• Goal of the exercise:
Reproduce the records word for word, leaving out any pictures they hold.

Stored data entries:
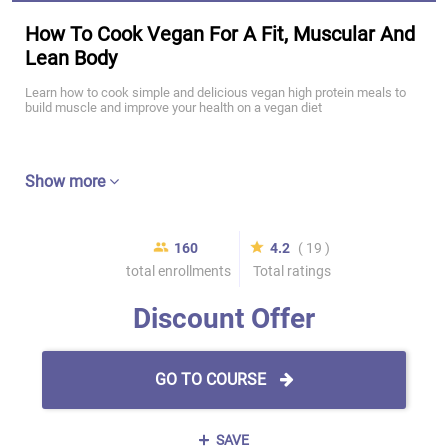
How To Cook Vegan For A Fit, Muscular And
Lean Body
Learn how to cook simple and delicious vegan high protein meals to
build muscle and improve your health on a vegan diet
Show more
160
4.2
( 19 )
total enrollments
Total ratings
Discount Offer
GO TO COURSE
SAVE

• Answer section:
How To Cook Vegan For A Fit, Muscular And
Lean Body
Learn how to cook simple and delicious vegan high protein meals to
build muscle and improve your health on a vegan diet
Show more
160
4.2
( 19 )
total enrollments
Total ratings
Discount Offer
GO TO COURSE
SAVE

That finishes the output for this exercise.